__What you need to do__
Write back, word for word, the lines from the one containing "roll_deg: -0.2" to the end of the listing below. Include nothing else, and no pictures.

__Data extract__
····················

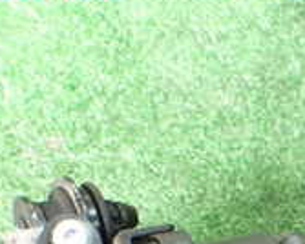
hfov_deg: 17.7
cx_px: 331
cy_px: 368
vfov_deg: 13.8
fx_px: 949
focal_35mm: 105
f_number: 2.3
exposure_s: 1/50
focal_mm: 5.4
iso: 800
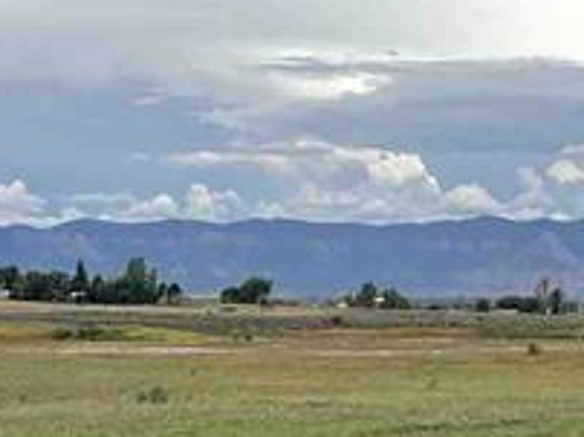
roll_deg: -0.2
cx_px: 121
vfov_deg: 10.9
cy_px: 605
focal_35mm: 132
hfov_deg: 14.9
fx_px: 2224
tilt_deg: -8.0
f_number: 1.6
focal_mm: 4.2
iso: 32
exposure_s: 1/3040
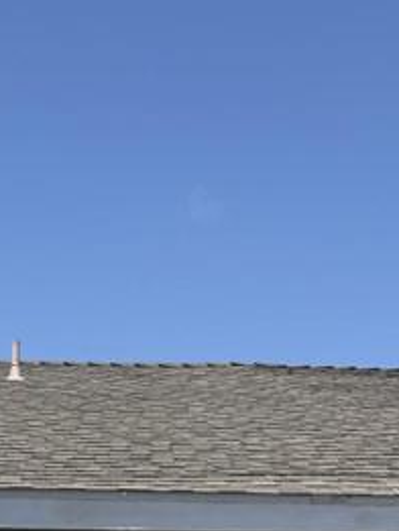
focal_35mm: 102
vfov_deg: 17.3
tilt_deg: -1.0
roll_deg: -0.7
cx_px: 45
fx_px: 1566
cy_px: 798
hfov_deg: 14.4
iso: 50
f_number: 1.6
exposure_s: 1/4329
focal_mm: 5.96
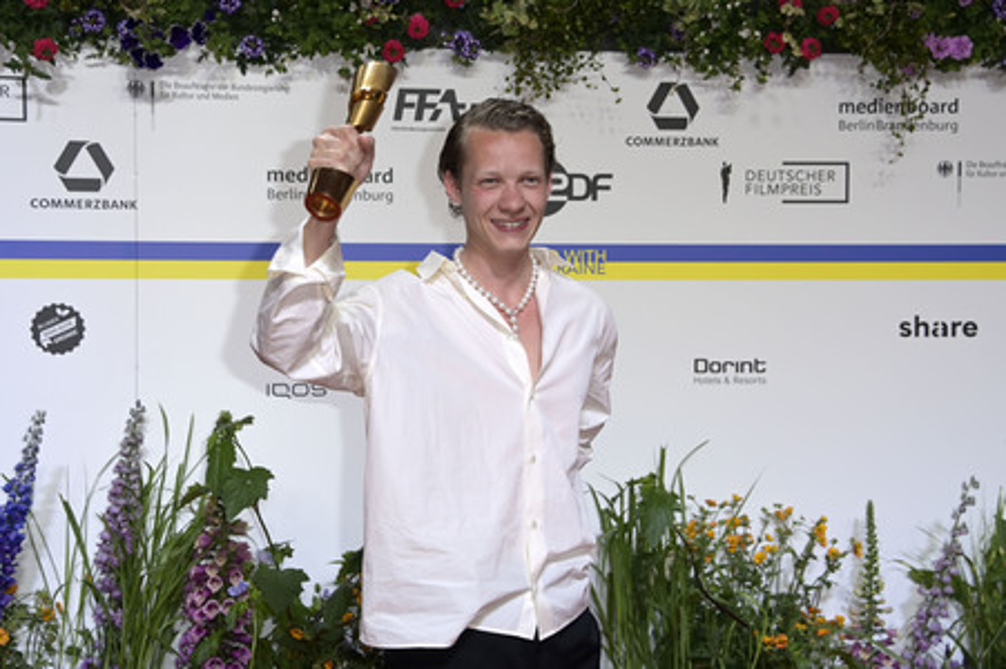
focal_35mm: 62
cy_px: 334
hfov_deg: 32.4
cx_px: 503
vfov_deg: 21.9
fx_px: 1731
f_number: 5.6
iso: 800
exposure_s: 1/250
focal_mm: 62
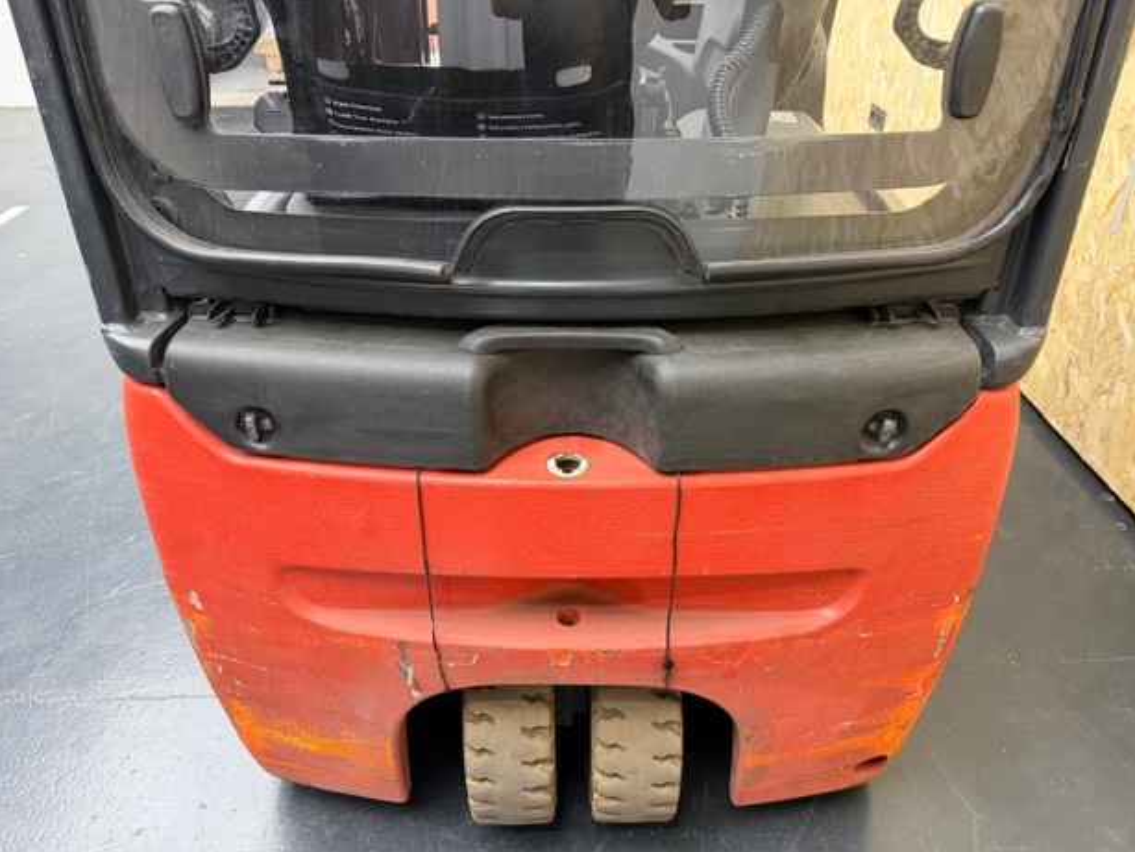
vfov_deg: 54.9
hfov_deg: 69.4
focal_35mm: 25
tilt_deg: -33.0
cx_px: 577
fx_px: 820
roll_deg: +0.1
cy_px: 442
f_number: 1.78
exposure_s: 1/60
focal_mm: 6.76
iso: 320
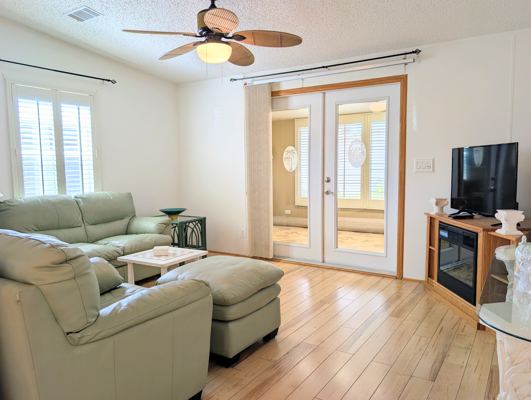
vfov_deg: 56.9
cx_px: 266
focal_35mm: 24
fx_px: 369
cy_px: 200
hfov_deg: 71.5
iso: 28
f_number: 1.68
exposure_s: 1/120
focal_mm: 6.9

····················

__Completed exercise__
roll_deg: -0.2
cx_px: 121
vfov_deg: 10.9
cy_px: 605
focal_35mm: 132
hfov_deg: 14.9
fx_px: 2224
tilt_deg: -8.0
f_number: 1.6
focal_mm: 4.2
iso: 32
exposure_s: 1/3040
focal_35mm: 102
vfov_deg: 17.3
tilt_deg: -1.0
roll_deg: -0.7
cx_px: 45
fx_px: 1566
cy_px: 798
hfov_deg: 14.4
iso: 50
f_number: 1.6
exposure_s: 1/4329
focal_mm: 5.96
focal_35mm: 62
cy_px: 334
hfov_deg: 32.4
cx_px: 503
vfov_deg: 21.9
fx_px: 1731
f_number: 5.6
iso: 800
exposure_s: 1/250
focal_mm: 62
vfov_deg: 54.9
hfov_deg: 69.4
focal_35mm: 25
tilt_deg: -33.0
cx_px: 577
fx_px: 820
roll_deg: +0.1
cy_px: 442
f_number: 1.78
exposure_s: 1/60
focal_mm: 6.76
iso: 320
vfov_deg: 56.9
cx_px: 266
focal_35mm: 24
fx_px: 369
cy_px: 200
hfov_deg: 71.5
iso: 28
f_number: 1.68
exposure_s: 1/120
focal_mm: 6.9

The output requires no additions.